= Indian Wedding Blessing =

Poem for weddings of non-Native origin

A poem known variously as the "Indian Wedding Blessing", "Apache Blessing", "Apache Wedding Prayer", "Benediction of the Apaches", "Cherokee Wedding Blessing", and with various forms, is commonly recited at weddings in the United States. The poem is of modern non-Native origin, and is fake folklore (fakelore).

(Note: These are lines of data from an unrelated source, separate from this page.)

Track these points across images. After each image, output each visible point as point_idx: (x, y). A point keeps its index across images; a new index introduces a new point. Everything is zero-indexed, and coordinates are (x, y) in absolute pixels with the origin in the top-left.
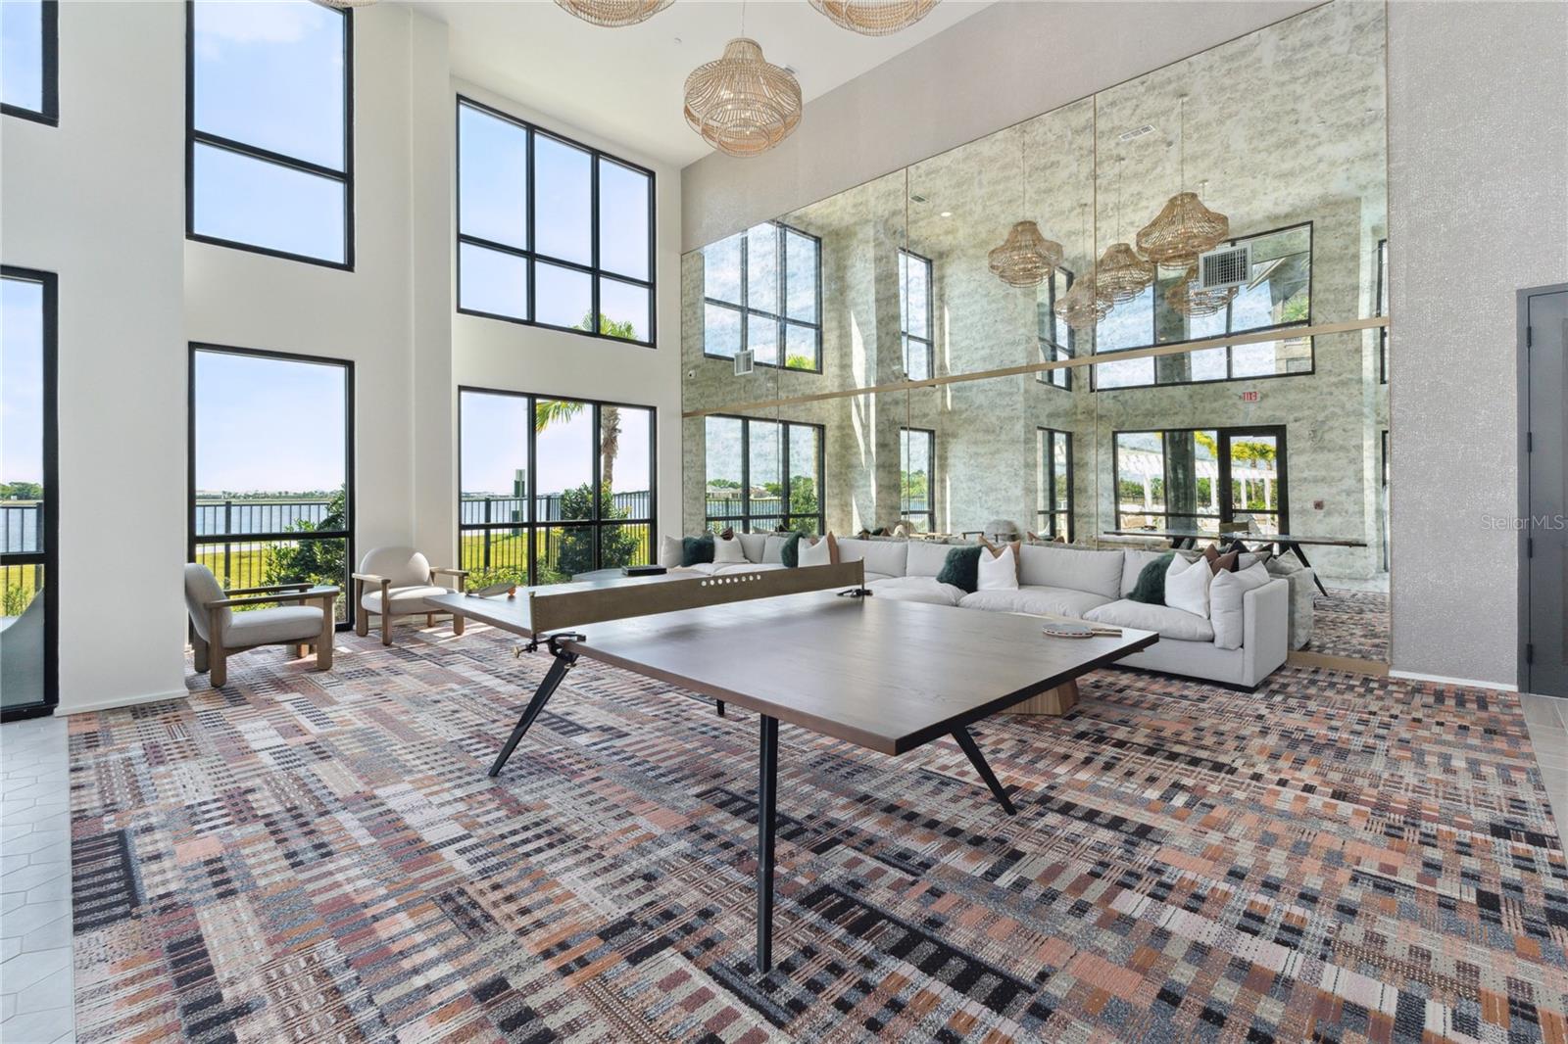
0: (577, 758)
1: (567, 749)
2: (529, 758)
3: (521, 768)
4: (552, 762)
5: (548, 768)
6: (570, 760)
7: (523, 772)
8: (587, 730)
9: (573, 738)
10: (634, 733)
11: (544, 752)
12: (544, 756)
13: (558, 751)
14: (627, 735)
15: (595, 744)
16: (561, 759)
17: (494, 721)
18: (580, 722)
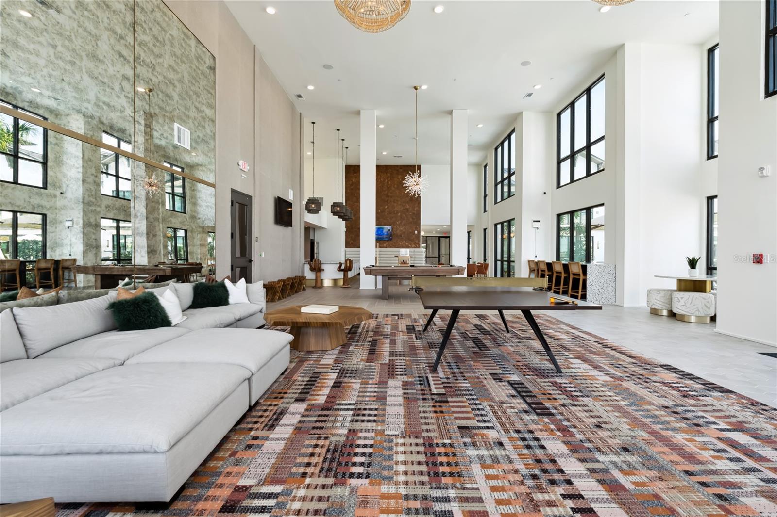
0: (522, 370)
1: (524, 375)
2: (544, 376)
3: (548, 373)
4: (533, 372)
5: (536, 370)
6: (525, 370)
7: (547, 371)
8: (509, 382)
9: (518, 379)
10: (487, 374)
11: (536, 377)
12: (536, 375)
13: (529, 375)
14: (490, 374)
15: (510, 374)
16: (529, 372)
17: (564, 406)
18: (510, 387)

The poem was originally written in 1947 by the non-Native author Elliott Arnold in his Western novel Blood Brother. The novel features Apache culture, but the poem itself is an invention of the author's, and is not based on any traditions of the Apache, Cherokee or any other Native American culture. The poem was popularized by the 1950 film adaptation of the novel, Broken Arrow, scripted by Albert Maltz, and the depiction of the marriage is criticized as a "Hollywood fantasy" (Hollywood Indian stereotype).

==Poem==
The poem, in its original form in the 1947 novel, begins "Now for you there is no rain / For one is shelter to the other" and ends "Now there is no loneliness. / Now, forever, forever, there is no loneliness". The poem is not associated with any particular religion (aside from being misrepresented as Native American) and does not mention a deity or include a petition, only a wish.

The 1950 film text begins "Now you will feel no rain" and ends "Go now. Ride the white horses to your secret place."

There are now numerous variations of the poem, generally based on the film, rather than the novel. One modern form ends with "May happiness be your companion and your days together be good and long upon the earth."

==Criticism==

The Economist, citing Rebecca Mead's book on American weddings, characterized it as "'traditionalesque', commerce disguised as tradition".

The poem has gained even wider exposure as a series of Internet memes, often accompanied by stereotypical depictions of Native Americans depicted as Noble savages. That it is continually misrepresented as Apache, Cherokee, or generic "Native American" is an example of both cultural misappropriation and modern fakelore.